In-situ Observations of the Effect of the ZDDP Tribofilm Growth on Micropitting

The ongoing trend for using ever lower viscosities of lubricating oils, with the aim of improving the efficiency of mechanical …

The ongoing trend for using ever lower viscosities of lubricating oils, with the aim of improving the efficiency of mechanical systems, means that machine components are required to operate for longer periods under thin film, mixed lubrication conditions where the risk of surface damage is increased. For this reason, the role of zinc dialkyldithiophosphate (ZDDP) antiwear lubricant additive has become increasingly important in order to provide adequate surface protection. It is known that due to its exceptional effectiveness in reducing surface wear, ZDDP may promote micropitting by preventing adequate running-in of the contacting surfaces.
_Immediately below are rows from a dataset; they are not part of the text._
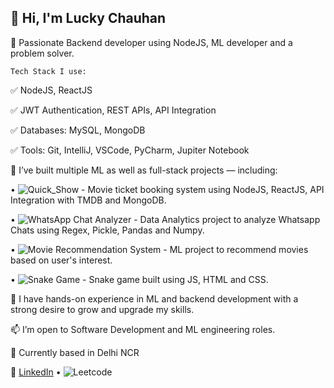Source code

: ## 👋 Hi, I'm Lucky Chauhan

🎯 Passionate Backend developer using NodeJS, ML developer and a problem solver.

    Tech Stack I use:

✅ NodeJS, ReactJS

✅ JWT Authentication, REST APIs, API Integration

✅ Databases: MySQL, MongoDB

✅ Tools: Git, IntelliJ, VSCode, PyCharm, Jupiter Notebook

🚀 I’ve built multiple ML as well as full-stack projects — including:

• ![Quick_Show](https://github.com/LuckyChauhan18/QUICKSHOW) - Movie ticket booking system using NodeJS, ReactJS, API Integration with TMDB and MongoDB.

• ![WhatsApp Chat Analyzer](https://github.com/LuckyChauhan18/whatsapp-chat-analyzer) - Data Analytics project to analyze Whatsapp Chats using Regex, Pickle, Pandas and Numpy.

• ![Movie Recommendation System](https://github.com/LuckyChauhan18/Movie-Recommended-sysytem) - ML project to recommend movies based on user's interest.

• ![Snake Game](https://github.com/LuckyChauhan18/Snake-Game) - Snake game built using JS, HTML and CSS.


🧰 I have hands-on experience in ML and backend development with a strong desire to grow and upgrade my skills.

📫 I’m open to Software Development and ML engineering roles.

📍 Currently based in Delhi NCR

🔗 [LinkedIn](https://www.linkedin.com/in/lucky-chauhan18) • ![Leetcode](https://leetcode.com/u/Lucky_Chauhan)

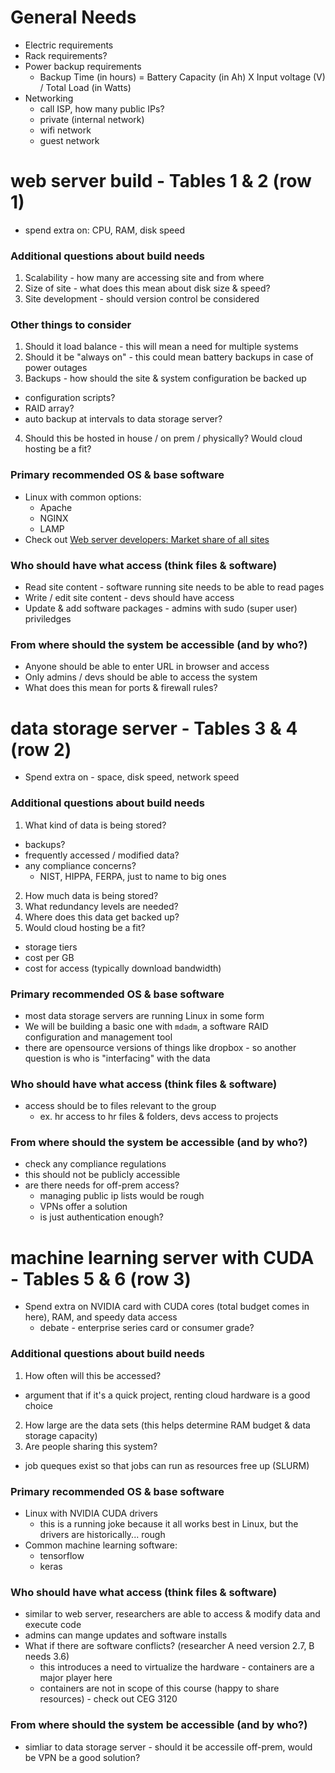 # General Needs

- Electric requirements
- Rack requirements?
- Power backup requirements
  - Backup Time (in hours) = Battery Capacity (in Ah) X Input voltage (V) / Total Load (in Watts)
- Networking
  - call ISP, how many public IPs?
  - private (internal network)
  - wifi network
  - guest network

# web server build - Tables 1 & 2 (row 1) 

- spend extra on: CPU, RAM, disk speed

### Additional questions about build needs
1. Scalability - how many are accessing site and from where
2. Size of site - what does this mean about disk size & speed?
3. Site development - should version control be considered

### Other things to consider
1. Should it load balance - this will mean a need for multiple systems
2. Should it be "always on" - this could mean battery backups in case of power outages
3. Backups - how should the site & system configuration be backed up
  - configuration scripts?
  - RAID array?
  - auto backup at intervals to data storage server?
4. Should this be hosted in house / on prem / physically?  Would cloud hosting be a fit? 
   
### Primary recommended OS & base software
- Linux with common options:
  - Apache
  - NGINX
  - LAMP
- Check out [Web server developers: Market share of all sites](https://news.netcraft.com/archives/category/web-server-survey/)

### Who should have what access (think files & software) 
- Read site content - software running site needs to be able to read pages
- Write / edit site content - devs should have access
- Update & add software packages - admins with sudo (super user) priviledges

### From where should the system be accessible (and by who?)
- Anyone should be able to enter URL in browser and access
- Only admins / devs should be able to access the system
- What does this mean for ports & firewall rules?

#  data storage server - Tables 3 & 4 (row 2)

- Spend extra on - space, disk speed, network speed

### Additional questions about build needs
1. What kind of data is being stored?
  - backups?
  - frequently accessed / modified data?
  - any compliance concerns?
    - NIST, HIPPA, FERPA, just to name to big ones
2. How much data is being stored?
3. What redundancy levels are needed?
4. Where does this data get backed up?
5. Would cloud hosting be a fit?
  - storage tiers
  - cost per GB
  - cost for access (typically download bandwidth)

### Primary recommended OS & base software
- most data storage servers are running Linux in some form
- We will be building a basic one with `mdadm`, a software RAID configuration and management tool
- there are opensource versions of things like dropbox - so another question is who is "interfacing" with the data

### Who should have what access (think files & software)
- access should be to files relevant to the group
  - ex. hr access to hr files & folders, devs access to projects
  
### From where should the system be accessible (and by who?)
- check any compliance regulations
- this should not be publicly accessible
- are there needs for off-prem access?
  - managing public ip lists would be rough
  - VPNs offer a solution
  - is just authentication enough?

# machine learning server with CUDA - Tables 5 & 6 (row 3)

- Spend extra on NVIDIA card with CUDA cores (total budget comes in here), RAM, and speedy data access
  - debate - enterprise series card or consumer grade?

### Additional questions about build needs

1. How often will this be accessed?
  - argument that if it's a quick project, renting cloud hardware is a good choice
2. How large are the data sets (this helps determine RAM budget & data storage capacity)
3. Are people sharing this system?
  - job queques exist so that jobs can run as resources free up (SLURM)

### Primary recommended OS & base software

- Linux with NVIDIA CUDA drivers
  - this is a running joke because it all works best in Linux, but the drivers are historically... rough
- Common machine learning software:
  - tensorflow
  - keras
  
### Who should have what access (think files & software)

- similar to web server, researchers are able to access & modify data and execute code
- admins can mange updates and software installs
- What if there are software conflicts?  (researcher A need version 2.7, B needs 3.6)
  - this introduces a need to virtualize the hardware - containers are a major player here
  - containers are not in scope of this course (happy to share resources) - check out CEG 3120
  
### From where should the system be accessible (and by who?)

- simliar to data storage server - should it be accessile off-prem, would be VPN be a good solution?
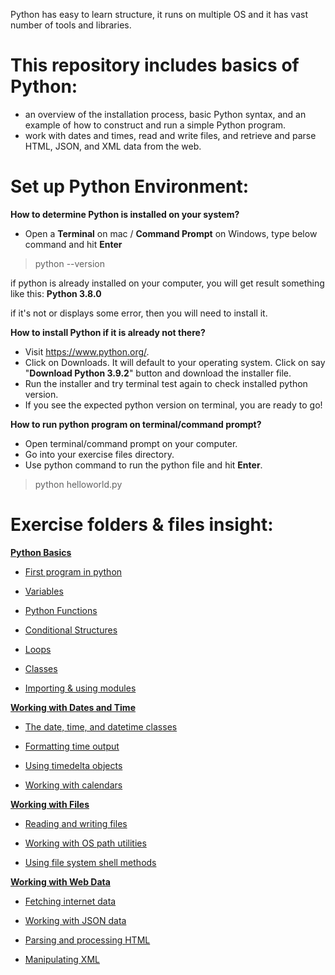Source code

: Python has easy to learn structure, it runs on multiple OS and it has vast number of tools and libraries.

# This repository includes basics of Python: 
- an overview of the installation process, basic Python syntax, and an example of how to construct and run a simple Python program. 
- work with dates and times, read and write files, and retrieve and parse HTML, JSON, and XML data from the web.

# Set up Python Environment:
**How to determine Python is installed on your system?**
- Open a **Terminal** on mac / **Command Prompt** on Windows, type below command and hit **Enter**
>python --version

if python is already installed on your computer, you will get result something like this:
**Python 3.8.0**

if it's not or displays some error, then you will need to install it.

**How to install Python if it is already not there?**
- Visit https://www.python.org/.
- Click on Downloads. It will default to your operating system. Click on say "**Download Python 3.9.2**" button and download the installer file.
- Run the installer and try terminal test again to check installed python version.
- If you see the expected python version on terminal, you are ready to go!

**How to run python program on terminal/command prompt?**
- Open terminal/command prompt on your computer.
- Go into your exercise files directory.
- Use python command to run the python file and hit **Enter**.
>python helloworld.py

# Exercise folders & files insight:

[**Python Basics**](https://github.com/durvaavachat/learning-python/tree/main/Python%20Basics)

- [First program in python](https://github.com/durvaavachat/learning-python/blob/main/Python%20Basics/helloworld)

- [Variables](https://github.com/durvaavachat/learning-python/blob/main/Python%20Basics/variables)

- [Python Functions](https://github.com/durvaavachat/learning-python/blob/main/Python%20Basics/functions)

- [Conditional Structures](https://github.com/durvaavachat/learning-python/blob/main/Python%20Basics/conditional)

- [Loops](https://github.com/durvaavachat/learning-python/blob/main/Python%20Basics/loops)

- [Classes](https://github.com/durvaavachat/learning-python/blob/main/Python%20Basics/classes)

- [Importing & using modules](https://github.com/durvaavachat/learning-python/blob/main/Python%20Basics/modules)

[**Working with Dates and Time**](https://github.com/durvaavachat/learning-python/tree/main/Working%20with%20Dates%20and%20Time)

- [The date, time, and datetime classes](https://github.com/durvaavachat/learning-python/blob/main/Working%20with%20Dates%20and%20Time/dates)

- [Formatting time output](https://github.com/durvaavachat/learning-python/blob/main/Working%20with%20Dates%20and%20Time/formatting)

- [Using timedelta objects](https://github.com/durvaavachat/learning-python/blob/main/Working%20with%20Dates%20and%20Time/timedeltas)

- [Working with calendars](https://github.com/durvaavachat/learning-python/blob/main/Working%20with%20Dates%20and%20Time/calendars)

[**Working with Files**](https://github.com/durvaavachat/learning-python/tree/main/Working%20with%20Files)

- [Reading and writing files](https://github.com/durvaavachat/learning-python/blob/main/Working%20with%20Files/files)

- [Working with OS path utilities](https://github.com/durvaavachat/learning-python/blob/main/Working%20with%20Files/ospathutils)

- [Using file system shell methods](https://github.com/durvaavachat/learning-python/blob/main/Working%20with%20Files/shell)

[**Working with Web Data**](https://github.com/durvaavachat/learning-python/tree/main/Working%20with%20Web%20Data)

- [Fetching internet data](https://github.com/durvaavachat/learning-python/blob/main/Working%20with%20Web%20Data/inetdata)

- [Working with JSON data](https://github.com/durvaavachat/learning-python/blob/main/Working%20with%20Web%20Data/jsondata)

- [Parsing and processing HTML](https://github.com/durvaavachat/learning-python/blob/main/Working%20with%20Web%20Data/htmlparsing)

- [Manipulating XML](https://github.com/durvaavachat/learning-python/blob/main/Working%20with%20Web%20Data/xmlparsing)
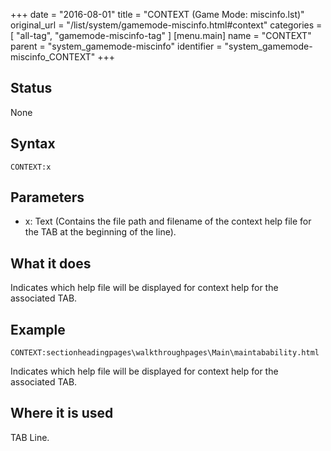 +++
date = "2016-08-01"
title = "CONTEXT (Game Mode: miscinfo.lst)"
original_url = "/list/system/gamemode-miscinfo.html#context"
categories = [ "all-tag", "gamemode-miscinfo-tag" ]
[menu.main]
    name = "CONTEXT"
    parent = "system_gamemode-miscinfo"
    identifier = "system_gamemode-miscinfo_CONTEXT"
+++

## Status

None

## Syntax

`CONTEXT:x`

## Parameters

-   x: Text (Contains the file path and filename of the
    context help file for the TAB at the beginning of the line).



What it does
------------

Indicates which help file will be displayed for context help for the
associated TAB.

Example
-------

`CONTEXT:sectionheadingpages\walkthroughpages\Main\maintabability.html`

Indicates which help file will be displayed for context help for the
associated TAB.

Where it is used
----------------

TAB Line.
However, the relationship between ZDDP tribofilm growth rate and the evolution of micropitting has not been directly demonstrated. To address this, we report the development of a novel technique using MTM-SLIM to obtain micropitting and observe ZDDP tribofilm growth in parallel throughout a test. This is then applied to investigate the effect of ZDDP concentration and type on micropitting. It is found that oils with higher ZDDP concentrations produce more micropitting but less surface wear and that, at a given concentration, a mixed primary-secondary ZDDP results in more severe micropitting than a primary ZDDP. Too rapid formation of a thick antiwear tribofilm early in the test serves to prevent adequate running-in of sliding parts, which subsequently leads to higher asperity stresses and more asperity stress cycles and consequently more micropitting. Therefore, any adverse effects of ZDDP on micropitting and surface fatigue in general are mechanical in nature and can be accounted for through ZDDP's influence on running-in and resulting asperity stress history. The observed correlation between antiwear film formation rate and micropitting should help in the design of oil formulations that extend component lifetime by controlling both wear and micropitting damage.